The rest of the novel had subplots that were largely of the type normally expected in political thrillers. They all had elements of realism, but their very presence was largely clichéd.

There was the annoying triangle between single President Saul Steinmetz, socially ambitious Tricia Goldsmith (who wants to be First Lady, and Yasmin Silvers, exotsically beautifully, politically ambitious presidential aide who wants, someday, to be President. As Silvers notes, both women are from poor backgrounds and sexually adventurous “sluts” that arouse the psychologically impotent President. I found this subplot annoying. I also didn’t find Steinmetz as sympathetic as I was probably supposed. He was way too fond of spying on people.

We also have other clichés: the sexual predator politician (again, as Bill Clinton and others have shown, this is not unrealistic, just not terribly interesting) and opportunistic politician who uses the disaster for his own ends. Here the two are combined in Nick Lopez who has raped his nephew (Yasmin Silvers’ brother) and wants to use America’s new-found superiority to establish a global empire. He’s joined by racist Sally Mander. (I found the prevalence of anti-Semitism and racism annoying and unrealistic. I suspect that Sheffield has somewhat leftist politics given this feature and the plot of his Brother to Dragons, though he has written with conservative Jerry Pournelle.)

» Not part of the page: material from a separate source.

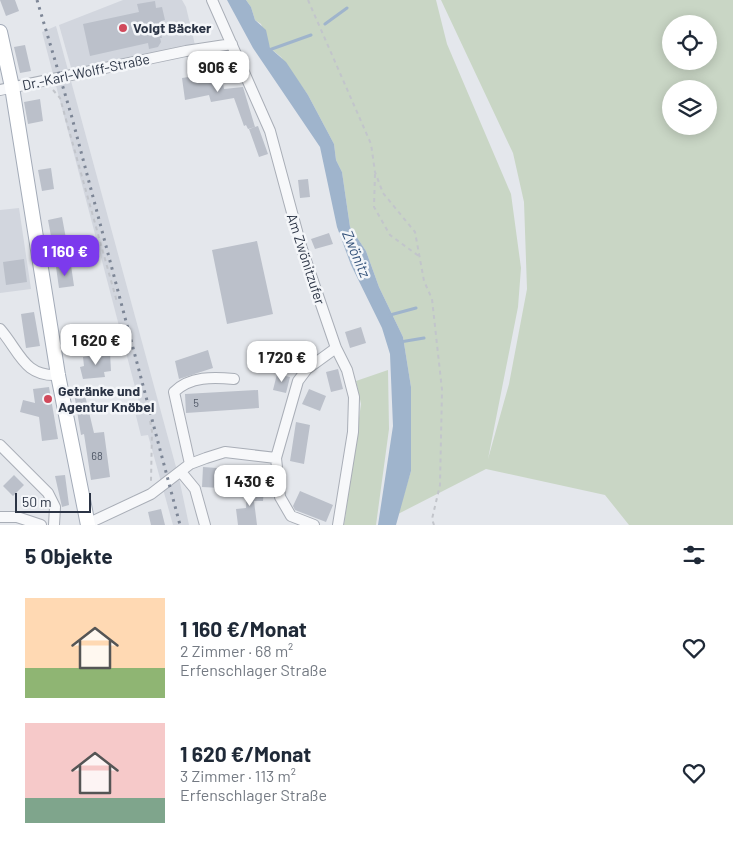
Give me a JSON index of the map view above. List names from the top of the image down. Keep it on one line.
{"streets":{"street":["Dr.-Karl-Wolff-Straße","Am Zwönitzufer"]},"crossings":[["Dr.-Karl-Wolff-Straße","Am Zwönitzufer"]],"water":["Zwönitz"],"places":["Voigt Bäcker","Getränke und Agentur Knöbel"],"house_numbers":["5","68"],"scale_bar":"50 m","page":{"price":["906 €","1 160 €","1 620 €","1 720 €","1 430 €"],"scale":"50 m","heading":"5 Objekte","list":[{"name":"1 160 €/Monat","note":"2 Zimmer · 68 m² · Erfenschlager Straße"},{"name":"1 620 €/Monat","note":"3 Zimmer · 113 m² · Erfenschlager Straße"}]}}
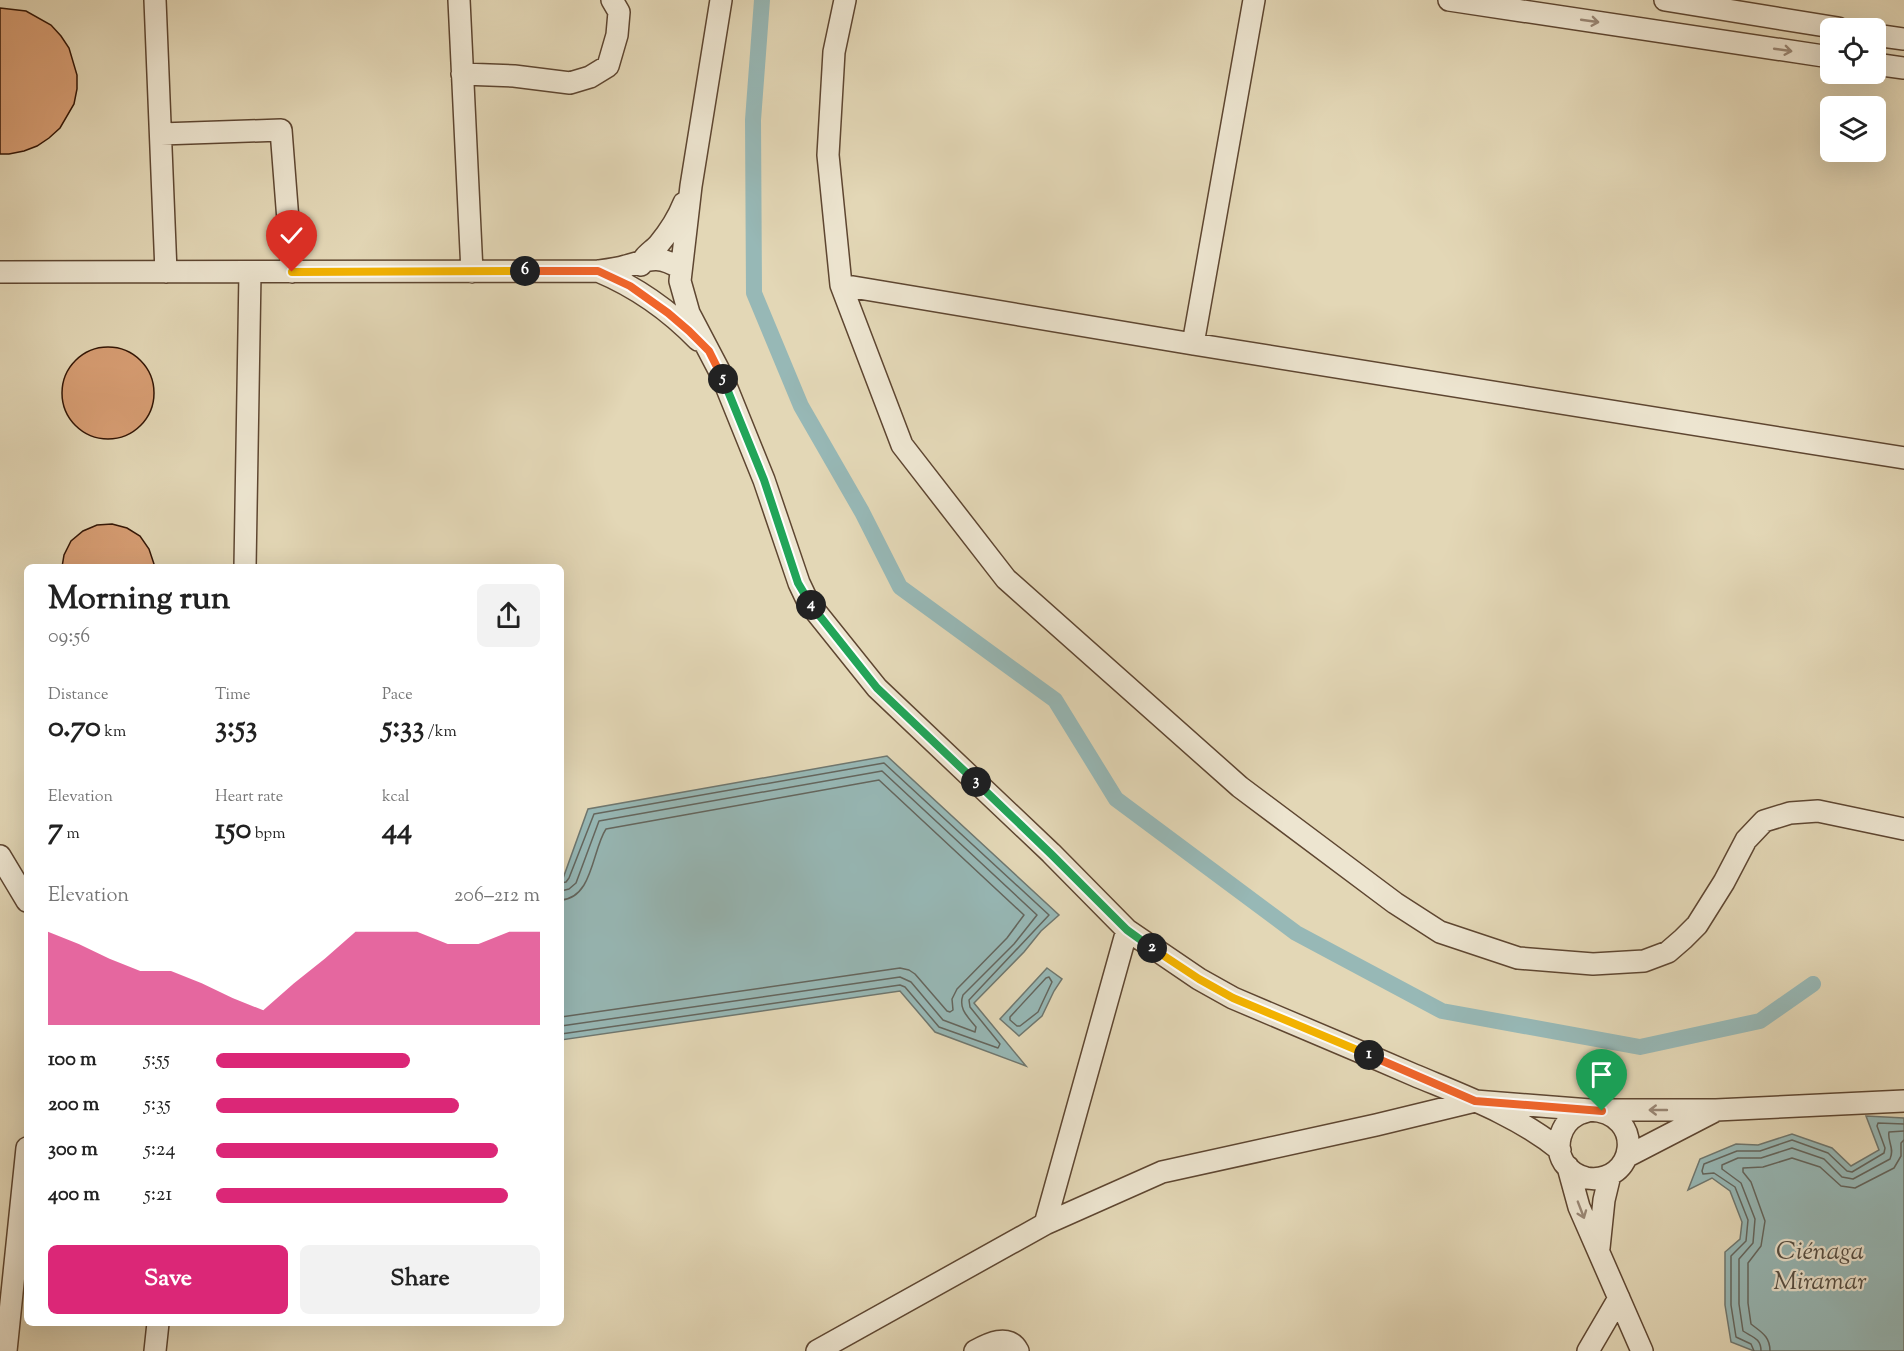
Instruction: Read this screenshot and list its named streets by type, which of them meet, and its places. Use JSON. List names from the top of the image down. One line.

Their imperial ambitions seem, at first, wildly unrealistic, but Sheffield introduces the realistic touch that America’s arsenal, due to the keeping of old weapons without microchips, duplication due to inter-service rivalry, underground protection of some weapons, and protected subs, has survived and is now stronger relative to other countries than before the supernova. Steinmetz rejects, initially, the call to empire but, to get the world ready for the even deadlier hail of subatomic particles from the supernova, due to arrive in about fifty years, he accepts the notion. (His original practical objection – he also has moral ones – is that keeping an empire is hard and not, ultimately, doable.)

The Eye of God cult encountered by some of the surivors of the first Mars expedition is rather clichéd except for the notion that leader Pearl Lazenby (realistically portrayed as very charismatic and reasonable – as you have to be to attain such a position) may really have foreseen the supernova. I did like the well-rendered romance between Ferrand and Berlitz – I suspect Sheffield’s wife, Nancy Kress, listed, with others, as a reader of the novel’s first draft, may have helped here.

And, of course, the notion that Alpha Centauri’s theoretically impossible supernovaing was very interesting. That, the possibility of more global destruction in 50 years, and the proposed Dux Americana clearly make this the first in a series though the book was, annoyingly, not advertised as such.